▶ **YOUR GOAL**
Convert the lines from the beginning of the records through the line containing "13 юни 2026", inclusive, into a numbered list, omitting any blank lines.

Page-level text extractions

- - - - - - -

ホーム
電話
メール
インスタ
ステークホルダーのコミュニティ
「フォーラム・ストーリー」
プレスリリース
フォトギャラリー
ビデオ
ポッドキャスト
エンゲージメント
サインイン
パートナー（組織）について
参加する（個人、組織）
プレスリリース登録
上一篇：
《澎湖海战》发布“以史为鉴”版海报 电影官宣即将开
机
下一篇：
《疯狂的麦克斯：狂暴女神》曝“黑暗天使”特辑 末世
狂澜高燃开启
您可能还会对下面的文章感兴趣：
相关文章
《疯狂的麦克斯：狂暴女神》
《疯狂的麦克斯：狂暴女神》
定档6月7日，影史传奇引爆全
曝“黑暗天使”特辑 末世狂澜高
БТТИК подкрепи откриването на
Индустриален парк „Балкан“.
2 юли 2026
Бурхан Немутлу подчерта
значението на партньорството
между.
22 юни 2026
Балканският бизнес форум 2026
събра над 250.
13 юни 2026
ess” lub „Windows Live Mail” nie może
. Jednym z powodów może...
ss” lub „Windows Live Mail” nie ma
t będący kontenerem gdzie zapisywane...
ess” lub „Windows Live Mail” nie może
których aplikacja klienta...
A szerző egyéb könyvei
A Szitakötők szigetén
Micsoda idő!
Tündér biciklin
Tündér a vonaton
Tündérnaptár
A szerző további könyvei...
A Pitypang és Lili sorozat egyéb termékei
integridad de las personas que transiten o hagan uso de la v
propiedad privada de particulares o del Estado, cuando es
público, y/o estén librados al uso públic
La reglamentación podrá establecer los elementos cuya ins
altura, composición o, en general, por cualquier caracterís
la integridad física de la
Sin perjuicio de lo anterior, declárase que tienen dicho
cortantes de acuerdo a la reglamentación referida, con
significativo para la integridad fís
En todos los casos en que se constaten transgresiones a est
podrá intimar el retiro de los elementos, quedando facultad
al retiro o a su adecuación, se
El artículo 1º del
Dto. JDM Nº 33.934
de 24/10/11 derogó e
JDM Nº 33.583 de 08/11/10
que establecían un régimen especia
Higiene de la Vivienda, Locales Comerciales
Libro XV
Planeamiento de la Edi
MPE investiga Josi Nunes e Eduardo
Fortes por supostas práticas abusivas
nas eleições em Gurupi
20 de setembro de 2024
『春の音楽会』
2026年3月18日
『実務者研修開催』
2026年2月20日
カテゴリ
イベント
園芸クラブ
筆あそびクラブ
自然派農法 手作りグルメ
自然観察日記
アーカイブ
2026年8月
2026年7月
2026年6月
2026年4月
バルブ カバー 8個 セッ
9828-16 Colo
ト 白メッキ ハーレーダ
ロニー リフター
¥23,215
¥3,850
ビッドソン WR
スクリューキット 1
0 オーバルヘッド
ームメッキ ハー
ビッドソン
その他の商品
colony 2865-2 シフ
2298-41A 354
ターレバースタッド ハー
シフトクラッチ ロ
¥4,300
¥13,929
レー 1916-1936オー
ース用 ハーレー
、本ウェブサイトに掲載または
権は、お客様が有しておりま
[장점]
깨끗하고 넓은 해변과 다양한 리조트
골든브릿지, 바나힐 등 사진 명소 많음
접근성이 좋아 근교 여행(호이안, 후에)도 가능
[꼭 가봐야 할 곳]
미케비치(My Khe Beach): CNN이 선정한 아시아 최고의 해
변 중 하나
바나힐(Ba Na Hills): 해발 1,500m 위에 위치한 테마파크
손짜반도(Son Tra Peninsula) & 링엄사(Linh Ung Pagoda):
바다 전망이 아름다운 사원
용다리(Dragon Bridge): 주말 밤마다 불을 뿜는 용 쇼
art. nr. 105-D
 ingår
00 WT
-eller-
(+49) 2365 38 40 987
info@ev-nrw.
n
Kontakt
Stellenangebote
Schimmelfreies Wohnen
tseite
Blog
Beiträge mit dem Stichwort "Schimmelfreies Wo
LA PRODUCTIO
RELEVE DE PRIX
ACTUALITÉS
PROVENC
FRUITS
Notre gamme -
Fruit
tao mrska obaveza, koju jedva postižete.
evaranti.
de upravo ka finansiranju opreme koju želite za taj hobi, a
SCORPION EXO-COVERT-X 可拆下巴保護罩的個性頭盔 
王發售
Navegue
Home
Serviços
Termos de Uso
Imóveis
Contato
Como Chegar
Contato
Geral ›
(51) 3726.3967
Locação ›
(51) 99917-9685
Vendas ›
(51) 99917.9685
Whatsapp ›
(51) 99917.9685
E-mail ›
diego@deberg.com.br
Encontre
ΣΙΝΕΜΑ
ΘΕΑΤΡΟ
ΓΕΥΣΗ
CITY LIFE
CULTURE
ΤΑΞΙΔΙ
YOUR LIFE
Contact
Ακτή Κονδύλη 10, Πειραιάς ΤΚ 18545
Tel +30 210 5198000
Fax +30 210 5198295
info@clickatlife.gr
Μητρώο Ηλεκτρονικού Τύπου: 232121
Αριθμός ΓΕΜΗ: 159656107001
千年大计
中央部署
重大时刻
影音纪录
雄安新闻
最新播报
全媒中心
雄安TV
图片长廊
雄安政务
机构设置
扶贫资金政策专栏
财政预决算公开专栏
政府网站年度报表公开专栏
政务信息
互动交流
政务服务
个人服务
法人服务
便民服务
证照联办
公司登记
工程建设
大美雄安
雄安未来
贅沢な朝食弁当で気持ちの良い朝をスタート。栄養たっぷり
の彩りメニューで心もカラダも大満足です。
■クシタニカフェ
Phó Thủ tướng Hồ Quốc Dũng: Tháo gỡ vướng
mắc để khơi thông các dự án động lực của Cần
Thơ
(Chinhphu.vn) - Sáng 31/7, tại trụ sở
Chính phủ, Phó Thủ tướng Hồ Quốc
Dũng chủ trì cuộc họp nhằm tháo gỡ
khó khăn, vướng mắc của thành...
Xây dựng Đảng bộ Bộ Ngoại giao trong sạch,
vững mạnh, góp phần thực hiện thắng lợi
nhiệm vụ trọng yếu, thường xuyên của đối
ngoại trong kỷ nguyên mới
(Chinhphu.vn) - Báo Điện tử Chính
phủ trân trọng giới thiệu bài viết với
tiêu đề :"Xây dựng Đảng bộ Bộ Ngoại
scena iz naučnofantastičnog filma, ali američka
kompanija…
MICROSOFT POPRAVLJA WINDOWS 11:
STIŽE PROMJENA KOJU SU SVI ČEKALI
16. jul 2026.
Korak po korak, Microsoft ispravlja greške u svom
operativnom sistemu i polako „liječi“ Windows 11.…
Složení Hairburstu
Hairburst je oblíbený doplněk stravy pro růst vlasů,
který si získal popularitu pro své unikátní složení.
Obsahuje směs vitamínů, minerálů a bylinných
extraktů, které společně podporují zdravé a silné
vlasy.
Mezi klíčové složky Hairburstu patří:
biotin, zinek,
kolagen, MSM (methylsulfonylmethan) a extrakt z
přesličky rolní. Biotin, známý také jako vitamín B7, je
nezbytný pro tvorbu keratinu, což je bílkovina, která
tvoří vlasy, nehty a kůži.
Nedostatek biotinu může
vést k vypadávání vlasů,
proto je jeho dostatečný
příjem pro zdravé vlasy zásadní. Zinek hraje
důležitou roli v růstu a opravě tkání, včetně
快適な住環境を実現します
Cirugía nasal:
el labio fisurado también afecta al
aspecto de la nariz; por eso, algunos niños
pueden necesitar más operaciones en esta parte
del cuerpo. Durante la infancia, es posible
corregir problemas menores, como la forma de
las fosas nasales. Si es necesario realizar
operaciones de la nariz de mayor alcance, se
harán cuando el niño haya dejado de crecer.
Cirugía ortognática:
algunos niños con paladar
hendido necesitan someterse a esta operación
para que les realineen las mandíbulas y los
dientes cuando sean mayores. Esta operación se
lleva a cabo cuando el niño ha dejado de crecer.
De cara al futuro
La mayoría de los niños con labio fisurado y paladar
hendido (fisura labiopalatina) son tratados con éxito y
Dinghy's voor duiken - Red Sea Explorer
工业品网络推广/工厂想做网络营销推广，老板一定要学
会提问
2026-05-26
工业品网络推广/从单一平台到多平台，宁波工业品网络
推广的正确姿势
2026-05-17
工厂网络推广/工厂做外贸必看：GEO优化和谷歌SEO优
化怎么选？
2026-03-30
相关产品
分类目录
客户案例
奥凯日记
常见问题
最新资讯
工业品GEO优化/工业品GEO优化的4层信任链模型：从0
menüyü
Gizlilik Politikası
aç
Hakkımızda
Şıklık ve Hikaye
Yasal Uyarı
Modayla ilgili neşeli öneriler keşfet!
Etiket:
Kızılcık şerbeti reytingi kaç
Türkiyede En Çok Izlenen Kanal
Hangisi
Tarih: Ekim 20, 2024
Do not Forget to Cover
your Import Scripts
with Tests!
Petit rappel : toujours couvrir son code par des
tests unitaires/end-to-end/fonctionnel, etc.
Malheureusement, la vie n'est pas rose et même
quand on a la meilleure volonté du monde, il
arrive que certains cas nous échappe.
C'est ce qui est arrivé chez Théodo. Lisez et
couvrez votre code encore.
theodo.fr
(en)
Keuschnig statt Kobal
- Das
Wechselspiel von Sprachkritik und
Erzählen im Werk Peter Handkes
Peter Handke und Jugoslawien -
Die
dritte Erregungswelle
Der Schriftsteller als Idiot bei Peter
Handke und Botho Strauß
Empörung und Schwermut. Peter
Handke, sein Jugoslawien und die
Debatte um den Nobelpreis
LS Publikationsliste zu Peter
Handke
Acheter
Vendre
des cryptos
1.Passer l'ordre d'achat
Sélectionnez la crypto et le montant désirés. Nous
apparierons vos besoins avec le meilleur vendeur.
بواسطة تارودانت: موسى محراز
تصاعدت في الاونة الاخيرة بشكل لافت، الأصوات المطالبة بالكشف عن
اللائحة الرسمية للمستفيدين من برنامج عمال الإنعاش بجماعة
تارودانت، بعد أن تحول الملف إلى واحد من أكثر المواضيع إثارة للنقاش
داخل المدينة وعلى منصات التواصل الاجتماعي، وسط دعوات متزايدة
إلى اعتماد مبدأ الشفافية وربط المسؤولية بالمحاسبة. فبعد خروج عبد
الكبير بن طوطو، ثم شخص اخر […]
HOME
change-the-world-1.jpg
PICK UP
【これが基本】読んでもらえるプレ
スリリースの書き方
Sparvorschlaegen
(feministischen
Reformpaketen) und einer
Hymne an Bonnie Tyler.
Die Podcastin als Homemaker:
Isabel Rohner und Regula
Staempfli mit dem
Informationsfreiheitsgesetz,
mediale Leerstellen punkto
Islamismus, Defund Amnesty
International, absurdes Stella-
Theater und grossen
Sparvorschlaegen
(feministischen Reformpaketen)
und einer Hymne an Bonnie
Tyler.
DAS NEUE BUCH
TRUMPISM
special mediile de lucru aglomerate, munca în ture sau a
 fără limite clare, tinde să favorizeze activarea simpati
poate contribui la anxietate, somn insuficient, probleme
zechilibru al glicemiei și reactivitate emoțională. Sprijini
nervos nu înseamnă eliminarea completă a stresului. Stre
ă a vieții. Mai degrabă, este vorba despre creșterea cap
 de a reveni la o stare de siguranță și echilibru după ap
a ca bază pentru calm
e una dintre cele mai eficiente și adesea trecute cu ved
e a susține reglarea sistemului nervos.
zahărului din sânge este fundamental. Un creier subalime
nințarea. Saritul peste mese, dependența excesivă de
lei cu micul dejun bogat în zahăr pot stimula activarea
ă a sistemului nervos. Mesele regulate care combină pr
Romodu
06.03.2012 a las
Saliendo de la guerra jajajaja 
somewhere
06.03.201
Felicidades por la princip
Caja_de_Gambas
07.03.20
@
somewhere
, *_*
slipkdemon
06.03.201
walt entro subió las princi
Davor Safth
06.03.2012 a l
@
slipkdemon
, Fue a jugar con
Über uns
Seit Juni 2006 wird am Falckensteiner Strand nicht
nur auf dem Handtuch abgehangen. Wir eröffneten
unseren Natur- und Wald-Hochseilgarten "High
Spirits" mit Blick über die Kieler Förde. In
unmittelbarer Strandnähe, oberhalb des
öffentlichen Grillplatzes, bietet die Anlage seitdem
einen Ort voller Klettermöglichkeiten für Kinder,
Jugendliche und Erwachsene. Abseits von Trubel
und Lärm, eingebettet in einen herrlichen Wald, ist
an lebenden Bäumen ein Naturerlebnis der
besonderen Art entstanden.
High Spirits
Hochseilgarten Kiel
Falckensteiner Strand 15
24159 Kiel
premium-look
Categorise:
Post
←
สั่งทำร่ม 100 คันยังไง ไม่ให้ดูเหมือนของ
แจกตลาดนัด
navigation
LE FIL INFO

- - - - - - -

▶ **ANSWER FOR THE TASK**
1. ホーム
2. 電話
3. メール
4. インスタ
5. ステークホルダーのコミュニティ
6. 「フォーラム・ストーリー」
7. プレスリリース
8. フォトギャラリー
9. ビデオ
10. ポッドキャスト
11. エンゲージメント
12. サインイン
13. パートナー（組織）について
14. 参加する（個人、組織）
15. プレスリリース登録
16. 上一篇：
17. 《澎湖海战》发布“以史为鉴”版海报 电影官宣即将开
18. 机
19. 下一篇：
20. 《疯狂的麦克斯：狂暴女神》曝“黑暗天使”特辑 末世
21. 狂澜高燃开启
22. 您可能还会对下面的文章感兴趣：
23. 相关文章
24. 《疯狂的麦克斯：狂暴女神》
25. 《疯狂的麦克斯：狂暴女神》
26. 定档6月7日，影史传奇引爆全
27. 曝“黑暗天使”特辑 末世狂澜高
28. БТТИК подкрепи откриването на
29. Индустриален парк „Балкан“.
30. 2 юли 2026
31. Бурхан Немутлу подчерта
32. значението на партньорството
33. между.
34. 22 юни 2026
35. Балканският бизнес форум 2026
36. събра над 250.
37. 13 юни 2026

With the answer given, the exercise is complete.